Travis Glass (James Bulliard) is a 29-year-old door salesman, lives at home with mom Mickey (Armstrong) and pines nonstop for Claudia (Kiele Sanchez), the high school girl of his dreams who is married to older brother Gregg (Brad Raider). Travis’ loser status apparently started after one humiliating week in 1988 — a week, he tells best friend Donnie (Tyler Lapine), that he aches to revisit.
Presto. While lying on his bed one night jamming to the Kinks’ “Do It Again,” a bolt of lightning sends Travis back, when his point-spread-loving dad (Tambor) was still alive, his English teacher was still hot and his potential was still bright.

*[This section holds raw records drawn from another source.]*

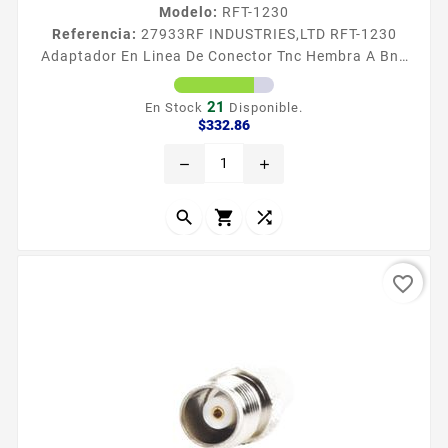
Modelo:
RFT-1230
Referencia:
27933
RF INDUSTRIES,LTD RFT-1230
Adaptador En Linea De Conector Tnc Hembra A Bnc
Macho Niquel/ Oro/ Teflón. Adaptador de Conector
TNC Hembra a BNC Macho Tipo de adaptador De
21
En Stock
Disponible.
conector TNC Hembra a BNC Macho Modo de
Precio
$332.86
Montaje En linea Cuerpo de Bronce Niquelado
remove
add
Contacto central Oro Aislante Dieleacutectrico
Tefloacuten



favorite_border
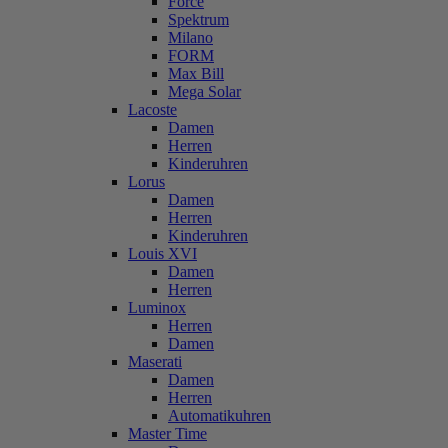
Force
Spektrum
Milano
FORM
Max Bill
Mega Solar
Lacoste
Damen
Herren
Kinderuhren
Lorus
Damen
Herren
Kinderuhren
Louis XVI
Damen
Herren
Luminox
Herren
Damen
Maserati
Damen
Herren
Automatikuhren
Master Time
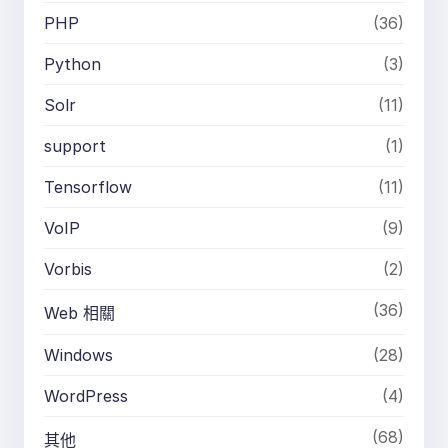
PHP
(36)
Python
(3)
Solr
(11)
support
(1)
Tensorflow
(11)
VoIP
(9)
Vorbis
(2)
(36)
Web 相關
Windows
(28)
WordPress
(4)
(68)
其他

Things don’t go as planned, of course — with this expedition, Travis almost wins Claudia’s heart, saves a friend from an oncoming train and discovers his mother’s affair. Just when it seems he’s on the right path, he’s transported back to 2002, where events have indeed changed … but not as he wanted: He’s married to the class busybody and running for public office, so he wants to go back yet again in order to set things straight.
Like Robert Zemeckis’ 1985 pic, “That Was Then” is fueled as much by its leading man as by its gimmick, which is, in the hands of director Alan Myerson and scribe Jeremy Miller, as fresh as ever. Most intriguing subplot involves the father-son relationship; since Tyler knows the outcome to every sporting event — here it’s the Los Angeles Dodgers-Oakland A’s battle — it’s a hoot to watch him persuade pop to bet one way or the other.

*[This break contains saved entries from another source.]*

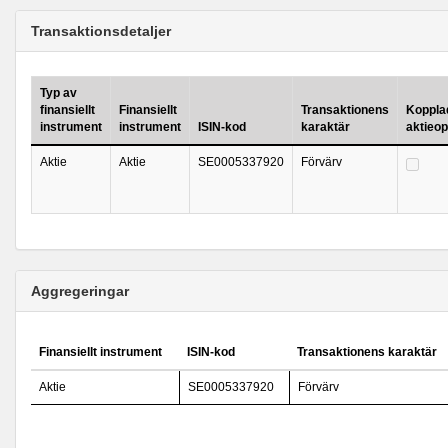
Transaktionsdetaljer
Typ av
finansiellt
Finansiellt
Transaktionens
Kopplad 
instrument
instrument
ISIN-kod
karaktär
aktieo
Aktie
Aktie
SE0005337920
Förvärv
Aggregeringar
Finansiellt instrument
ISIN-kod
Transaktionens karaktär
Aktie
SE0005337920
Förvärv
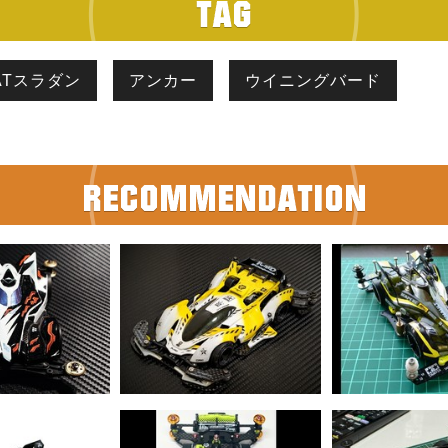
ATスラダン
アンカー
ウイニングバード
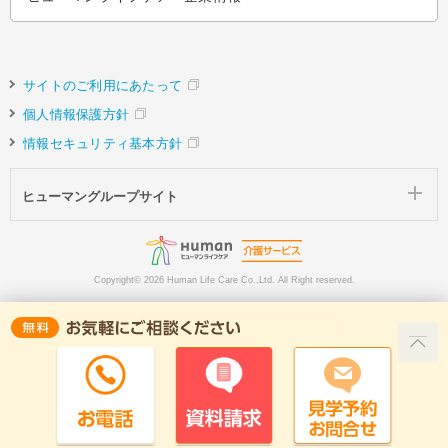
サイトのご利用にあたって
個人情報保護方針
情報セキュリティ基本方針
ヒューマングループサイト
Copyright©
2026 Human Life Care Co.,Ltd. All Right reserved.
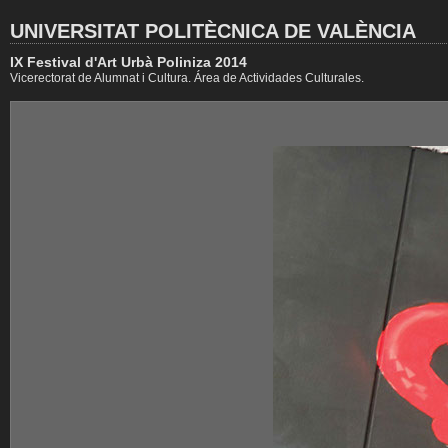
UNIVERSITAT POLITÈCNICA DE VALÈNCIA
IX Festival d'Art Urbà Poliniza 2014
Vicerectorat de Alumnat i Cultura. Área de Actividades Culturales.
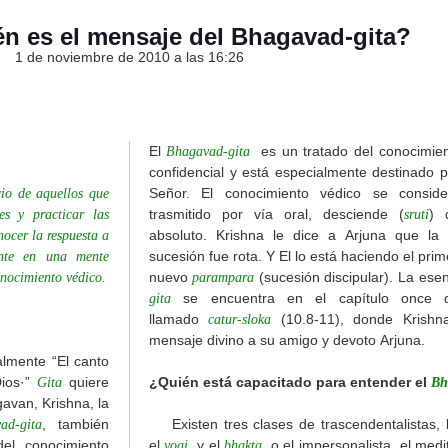
én es el mensaje del Bhagavad-gita?
ncuentro en Kuruksetra tras una larga separación: el origen
1 de noviembre de 2010 a las 16:26
tha-yatra"
s formas inusuales de las Deidades en Jaganatha Puri por
El
es un tratado del conocimien
Bhagavad-gita
l camino a Sri Vrindavan-dham" de Visuddha-sattva Das
confidencial y está especialmente destinado p
011 de Visuddha-sattva Das
Señor. El conocimiento védico se consid
o de aquellos que
s
trasmitido por vía oral, desciende (
) 
es y practicar las
sruti
absoluto. Krishna le dice a Arjuna que la
ocer la respuesta a
ha-sattva Das
sucesión fue rota. Y El lo está haciendo el prim
ente en una mente
suddha-sattva Das
nuevo
(sucesión discipular). La ese
conocimiento védico.
parampara
isuddha-sattva Das
se encuentra en el capítulo once de
gita
tha de Visuddha-sattva Das
llamado
(10.8-11), donde Krishn
catur-sloka
dha-sattva Das
mensaje divino a su amigo y devoto Arjuna.
ralmente “El canto
attva Das
Dios·”
quiere
¿Quién está capacitado para entender el
Gita
Bh
Das
avan, Krishna, la
nnatha de Visuddha-sattva Das
, también
Existen tres clases de trascendentalistas,
d-gita
ura-lila en Puri-ksetra de Visuddha-sattva Das
del conocimiento
el
y el
, o el impersonalista, el medi
yogi
bhakta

Biggest problem will be carrying over its one note from week to week; for all of its ambitious attempts to revert to present day at the end of every episode, the idea starts to wear thin, and the situations everyone is thrown into become goofier and more frenzied.
Perfs are the strong suit, with Canadian tyro Bulliard growing even more affable as the debut unfurls. He’s perfect as a person who may not have “scored” much in his teens but has become an introspective and mature person despite his current funk. Supporting cast is tops, with Lapine, who tries a little too hard to ape Jack Black, providing the hyperactivity. Armstrong and Tambor are credible and moving as parents who’ve fallen out of love; newcomer Sanchez has virtue and spunk; and Raider looks the part of a no-prospects couch potato.

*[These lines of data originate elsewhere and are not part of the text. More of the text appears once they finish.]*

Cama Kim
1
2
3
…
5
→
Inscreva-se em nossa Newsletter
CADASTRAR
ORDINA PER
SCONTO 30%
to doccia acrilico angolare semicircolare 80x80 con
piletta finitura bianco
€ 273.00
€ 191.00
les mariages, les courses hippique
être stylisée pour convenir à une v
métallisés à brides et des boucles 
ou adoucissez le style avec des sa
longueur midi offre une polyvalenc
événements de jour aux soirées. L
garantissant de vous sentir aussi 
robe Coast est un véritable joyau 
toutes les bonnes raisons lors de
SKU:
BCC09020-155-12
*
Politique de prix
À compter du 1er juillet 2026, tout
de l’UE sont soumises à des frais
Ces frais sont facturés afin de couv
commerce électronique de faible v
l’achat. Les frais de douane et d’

Below-the-liners have nailed the look and feel. Vincent Jefferds’ production design and Scott Williams’ lensing capture an innocence that has since been replaced by a more sophisticated edge in most current programming. Musical selections are terrific — debut alone has, among other selections, George Michael (“Faith”) and Was Not Was (“Walk the Dinosaur”), an obvious choice since David and Don Was serve as music supervisors.